* _Supplied information_:

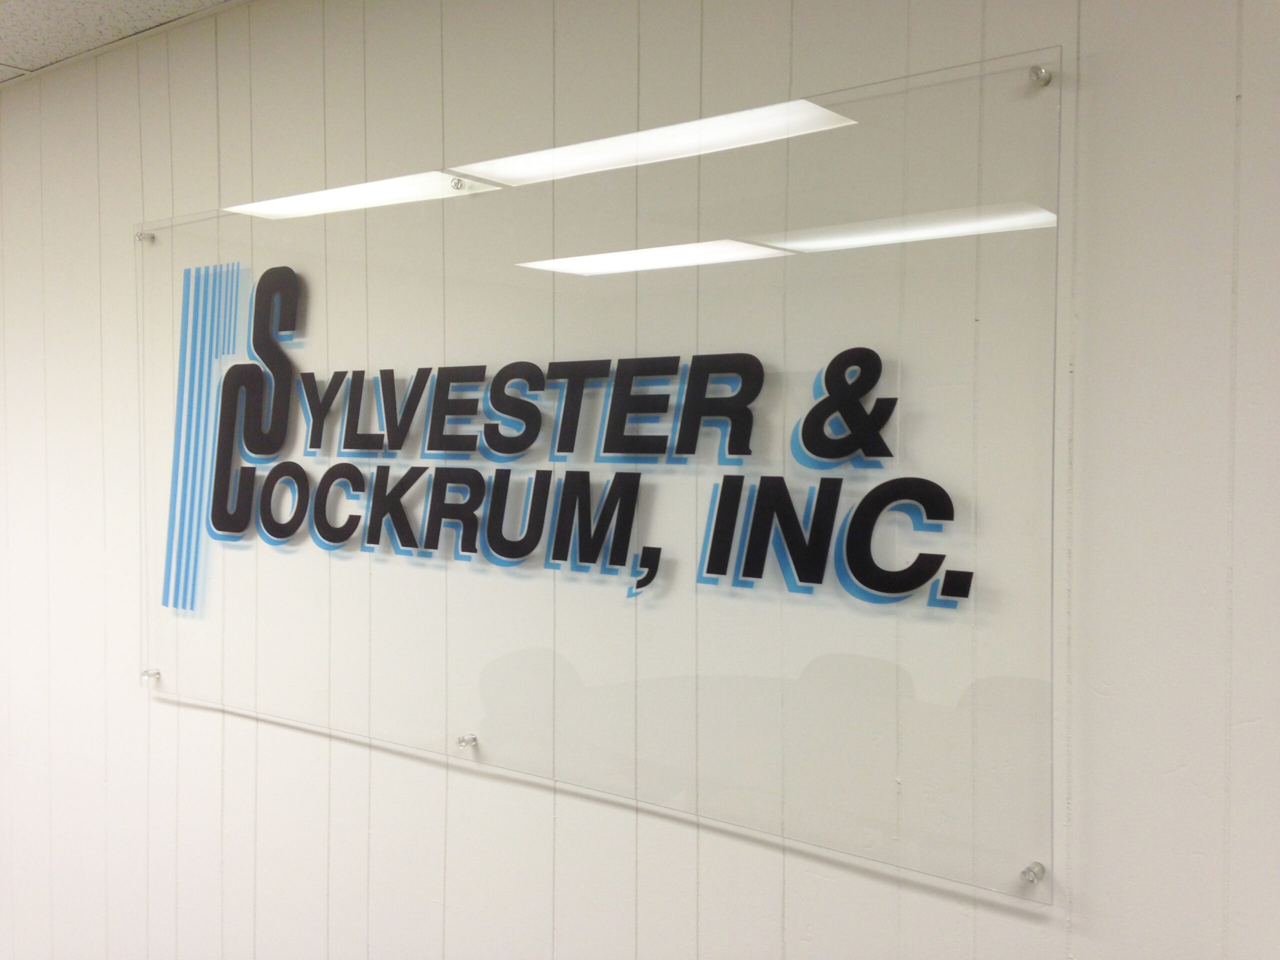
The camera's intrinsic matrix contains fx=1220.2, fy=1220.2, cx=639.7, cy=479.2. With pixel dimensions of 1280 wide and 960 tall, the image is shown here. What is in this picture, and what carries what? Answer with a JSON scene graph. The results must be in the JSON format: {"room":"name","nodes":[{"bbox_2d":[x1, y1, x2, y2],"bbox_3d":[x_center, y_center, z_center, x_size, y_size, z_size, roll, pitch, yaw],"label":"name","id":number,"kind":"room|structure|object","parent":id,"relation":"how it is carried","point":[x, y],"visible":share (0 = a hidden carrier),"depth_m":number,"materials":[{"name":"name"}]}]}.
{"room":"office","nodes":[
{"label":"office","id":0,"kind":"room"},
{"bbox_2d":[0,0,249,82],"bbox_3d":[-1.548,-0.851,0.776,7.782,0.113,3.516,2,3,38],"label":"ceiling","id":1,"kind":"structure","parent":0,"point":[33,6],"depth_m":2.31,"materials":[{"name":"white tile"}]},
{"bbox_2d":[0,0,1279,957],"bbox_3d":[-0.503,0.355,2.161,8.313,2.562,0.169,2,3,38],"label":"wall","id":2,"kind":"structure","parent":0,"point":[820,880],"depth_m":1.71,"materials":[{"name":"white paint"}]},
{"bbox_2d":[139,44,1061,902],"bbox_3d":[-0.281,-0.010,1.848,1.788,0.897,0.019,2,3,38],"label":"glass sign","id":3,"kind":"object","parent":2,"relation":"attached to","point":[624,791],"visible":0.95,"depth_m":1.59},
{"bbox_2d":[134,231,155,243],"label":"standoff mount","id":4,"kind":"object","parent":3,"relation":"in","point":[149,237],"visible":0.81,"depth_m":2.37,"materials":[{"name":"silver metal"}]},
{"bbox_2d":[140,668,160,681],"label":"standoff mount","id":5,"kind":"object","parent":3,"relation":"attached to","point":[155,673],"visible":0.88,"depth_m":2.39,"materials":[{"name":"silver metal"}]},
{"bbox_2d":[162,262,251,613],"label":"blue stripes","id":6,"kind":"object","parent":3,"relation":"attached to","point":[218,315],"visible":0.96,"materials":[{"name":"blue"}]},
{"bbox_2d":[448,176,466,189],"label":"standoff mount","id":7,"kind":"object","parent":3,"relation":"in","point":[457,184],"visible":0.96,"depth_m":1.86,"materials":[{"name":"silver metal"}]},
{"bbox_2d":[456,733,478,748],"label":"standoff mount","id":8,"kind":"object","parent":3,"relation":"in","point":[462,740],"visible":0.95,"depth_m":1.88,"materials":[{"name":"silver metal"}]},
{"bbox_2d":[163,248,984,618],"bbox_3d":[-0.280,-0.106,1.819,1.755,0.533,0.012,2,3,38],"label":"sign lettering","id":9,"kind":"object","parent":3,"relation":"attached to","point":[276,536],"visible":0.97,"depth_m":1.74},
{"bbox_2d":[1019,861,1045,884],"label":"standoff mount","id":10,"kind":"object","parent":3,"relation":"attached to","point":[1032,877],"visible":0.94,"depth_m":1.35,"materials":[{"name":"silver metal"}]},
{"bbox_2d":[1028,64,1051,85],"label":"standoff mount","id":11,"kind":"object","parent":3,"relation":"in","point":[1040,73],"visible":0.93,"depth_m":1.30,"materials":[{"name":"silver metal"}]}
]}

* _Task requirements_:
Could every record be given again exactly, with its pictures left out?

* _Expected answer_:
The camera's intrinsic matrix contains fx=1220.2, fy=1220.2, cx=639.7, cy=479.2. With pixel dimensions of 1280 wide and 960 tall, the image is shown here. What is in this picture, and what carries what? Answer with a JSON scene graph. The results must be in the JSON format: {"room":"name","nodes":[{"bbox_2d":[x1, y1, x2, y2],"bbox_3d":[x_center, y_center, z_center, x_size, y_size, z_size, roll, pitch, yaw],"label":"name","id":number,"kind":"room|structure|object","parent":id,"relation":"how it is carried","point":[x, y],"visible":share (0 = a hidden carrier),"depth_m":number,"materials":[{"name":"name"}]}]}.
{"room":"office","nodes":[
{"label":"office","id":0,"kind":"room"},
{"bbox_2d":[0,0,249,82],"bbox_3d":[-1.548,-0.851,0.776,7.782,0.113,3.516,2,3,38],"label":"ceiling","id":1,"kind":"structure","parent":0,"point":[33,6],"depth_m":2.31,"materials":[{"name":"white tile"}]},
{"bbox_2d":[0,0,1279,957],"bbox_3d":[-0.503,0.355,2.161,8.313,2.562,0.169,2,3,38],"label":"wall","id":2,"kind":"structure","parent":0,"point":[820,880],"depth_m":1.71,"materials":[{"name":"white paint"}]},
{"bbox_2d":[139,44,1061,902],"bbox_3d":[-0.281,-0.010,1.848,1.788,0.897,0.019,2,3,38],"label":"glass sign","id":3,"kind":"object","parent":2,"relation":"attached to","point":[624,791],"visible":0.95,"depth_m":1.59},
{"bbox_2d":[134,231,155,243],"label":"standoff mount","id":4,"kind":"object","parent":3,"relation":"in","point":[149,237],"visible":0.81,"depth_m":2.37,"materials":[{"name":"silver metal"}]},
{"bbox_2d":[140,668,160,681],"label":"standoff mount","id":5,"kind":"object","parent":3,"relation":"attached to","point":[155,673],"visible":0.88,"depth_m":2.39,"materials":[{"name":"silver metal"}]},
{"bbox_2d":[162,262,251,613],"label":"blue stripes","id":6,"kind":"object","parent":3,"relation":"attached to","point":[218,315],"visible":0.96,"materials":[{"name":"blue"}]},
{"bbox_2d":[448,176,466,189],"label":"standoff mount","id":7,"kind":"object","parent":3,"relation":"in","point":[457,184],"visible":0.96,"depth_m":1.86,"materials":[{"name":"silver metal"}]},
{"bbox_2d":[456,733,478,748],"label":"standoff mount","id":8,"kind":"object","parent":3,"relation":"in","point":[462,740],"visible":0.95,"depth_m":1.88,"materials":[{"name":"silver metal"}]},
{"bbox_2d":[163,248,984,618],"bbox_3d":[-0.280,-0.106,1.819,1.755,0.533,0.012,2,3,38],"label":"sign lettering","id":9,"kind":"object","parent":3,"relation":"attached to","point":[276,536],"visible":0.97,"depth_m":1.74},
{"bbox_2d":[1019,861,1045,884],"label":"standoff mount","id":10,"kind":"object","parent":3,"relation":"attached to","point":[1032,877],"visible":0.94,"depth_m":1.35,"materials":[{"name":"silver metal"}]},
{"bbox_2d":[1028,64,1051,85],"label":"standoff mount","id":11,"kind":"object","parent":3,"relation":"in","point":[1040,73],"visible":0.93,"depth_m":1.30,"materials":[{"name":"silver metal"}]}
]}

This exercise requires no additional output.